The input START

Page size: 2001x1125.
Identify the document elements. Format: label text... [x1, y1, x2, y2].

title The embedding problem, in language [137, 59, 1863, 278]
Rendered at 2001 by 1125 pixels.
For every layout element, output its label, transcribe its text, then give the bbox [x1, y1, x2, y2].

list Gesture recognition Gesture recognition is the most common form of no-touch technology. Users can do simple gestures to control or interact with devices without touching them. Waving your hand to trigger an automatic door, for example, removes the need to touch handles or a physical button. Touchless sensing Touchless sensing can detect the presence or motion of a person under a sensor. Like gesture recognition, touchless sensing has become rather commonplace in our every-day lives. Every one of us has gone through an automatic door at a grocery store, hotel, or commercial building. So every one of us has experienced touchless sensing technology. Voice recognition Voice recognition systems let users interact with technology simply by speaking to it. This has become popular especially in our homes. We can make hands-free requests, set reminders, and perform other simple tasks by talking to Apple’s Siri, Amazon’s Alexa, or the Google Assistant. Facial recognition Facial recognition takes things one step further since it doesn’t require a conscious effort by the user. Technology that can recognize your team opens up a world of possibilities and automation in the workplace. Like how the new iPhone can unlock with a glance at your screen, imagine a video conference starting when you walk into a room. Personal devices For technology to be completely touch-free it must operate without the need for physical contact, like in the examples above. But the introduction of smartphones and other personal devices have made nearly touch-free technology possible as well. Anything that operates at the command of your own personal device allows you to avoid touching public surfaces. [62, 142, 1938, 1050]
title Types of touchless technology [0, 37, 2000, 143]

The input END

§ **Task objective**
A complete, exact copy of the entries above is what is wanted.

§ **Answer area**
Page size: 2001x1125.
Identify the document elements. Format: label text... [x1, y1, x2, y2].

title The embedding problem, in language [137, 59, 1863, 278]
Rendered at 2001 by 1125 pixels.
For every layout element, output its label, transcribe its text, then give the bbox [x1, y1, x2, y2].

list Gesture recognition Gesture recognition is the most common form of no-touch technology. Users can do simple gestures to control or interact with devices without touching them. Waving your hand to trigger an automatic door, for example, removes the need to touch handles or a physical button. Touchless sensing Touchless sensing can detect the presence or motion of a person under a sensor. Like gesture recognition, touchless sensing has become rather commonplace in our every-day lives. Every one of us has gone through an automatic door at a grocery store, hotel, or commercial building. So every one of us has experienced touchless sensing technology. Voice recognition Voice recognition systems let users interact with technology simply by speaking to it. This has become popular especially in our homes. We can make hands-free requests, set reminders, and perform other simple tasks by talking to Apple’s Siri, Amazon’s Alexa, or the Google Assistant. Facial recognition Facial recognition takes things one step further since it doesn’t require a conscious effort by the user. Technology that can recognize your team opens up a world of possibilities and automation in the workplace. Like how the new iPhone can unlock with a glance at your screen, imagine a video conference starting when you walk into a room. Personal devices For technology to be completely touch-free it must operate without the need for physical contact, like in the examples above. But the introduction of smartphones and other personal devices have made nearly touch-free technology possible as well. Anything that operates at the command of your own personal device allows you to avoid touching public surfaces. [62, 142, 1938, 1050]
title Types of touchless technology [0, 37, 2000, 143]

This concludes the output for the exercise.